One key way to limit the activities of banking groups is to prevent them from trading proprietary capital within the same legal entity as the lending bank. In other words, if they want to have a business that looks and smells like a highly geared hedge fund, then they should create a separate entity that will not be subject to tax payer bailout if it fails.
Another way to limit risk taking in banking groups is to refocus the incentives for individual employees. Having been closely involved with writing incentive plans for fund managers over the last 12 years, both in a hedge fund and in a retail funds management company I found it’s astonishing how closely you can link performance and activity with reward….

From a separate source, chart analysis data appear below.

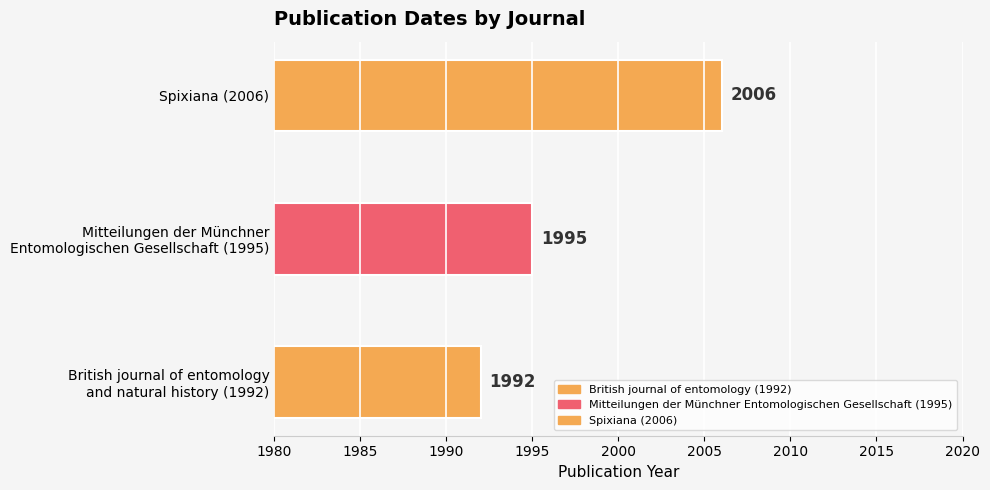

True or false: the data shows 3338 at Mitteilungen der Münchner
Entomologischen Gesellschaft (1995).

False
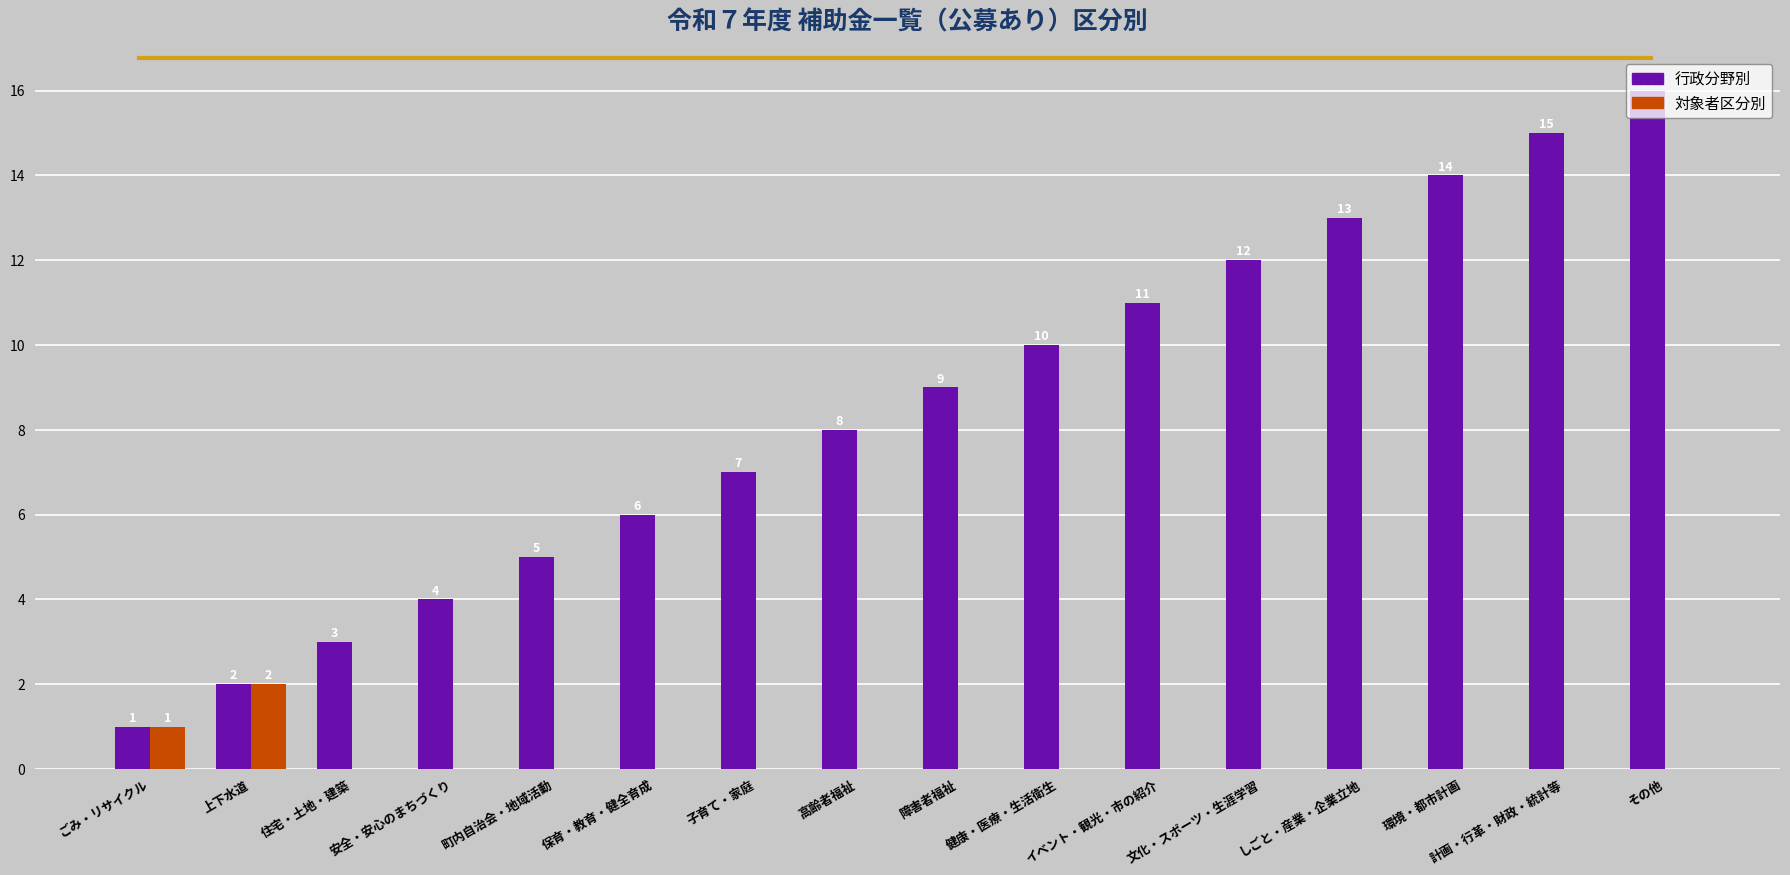

At which label does 対象者区分別 reach its peak?

上下水道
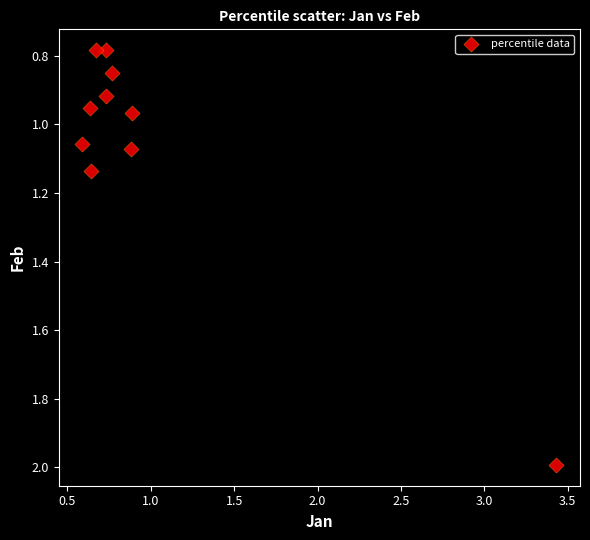

What is the range of Y values (max minus min)?

1.2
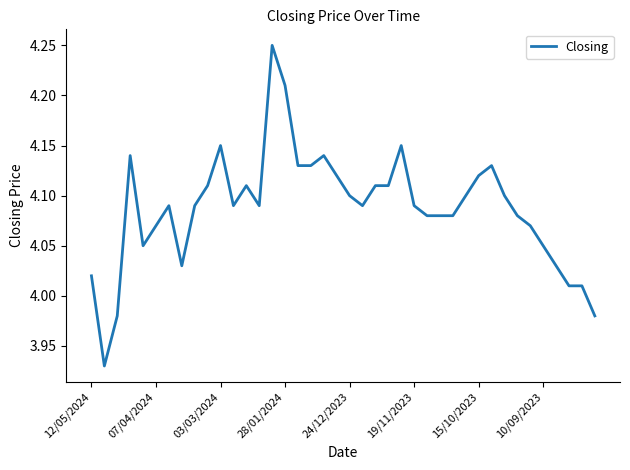

Does the chart display data point markers on the line(s)?

No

If banking groups want to ensure they reward staff in line with business performance then neither cash nor equities alone will do. There needs to be a cash element in a bonus otherwise the incentive link is lost between one year’s performance and the same year’s reward. However, a large proportion (40-60%) could be deferred with links to the individual and business performance.
Deferrals in equities are problematic because this only encourages higher risk taking in pursuit of equity gains. A better deferral might be into preference shares. That way if the business performs, the coupon gets paid. If the business bombs, the employee ends up with equity.
Overall though, giving responsibility for the financial system and the individual solvency of financial institutions back to the Bank of England has got to be a key policy going forward. Arguably, if the Bank had been closely monitoring individual financial institutions over the last few years, the Monetary Policy Committee might have shown more concern about the effect on bank balance sheets of booming house prices and rising consumer debt.
If only global interest rates through 2007/8 had been set higher, the bubble might have never got so out of hand and the credit crisis might never have happened. Accountability, in financial markets, is power.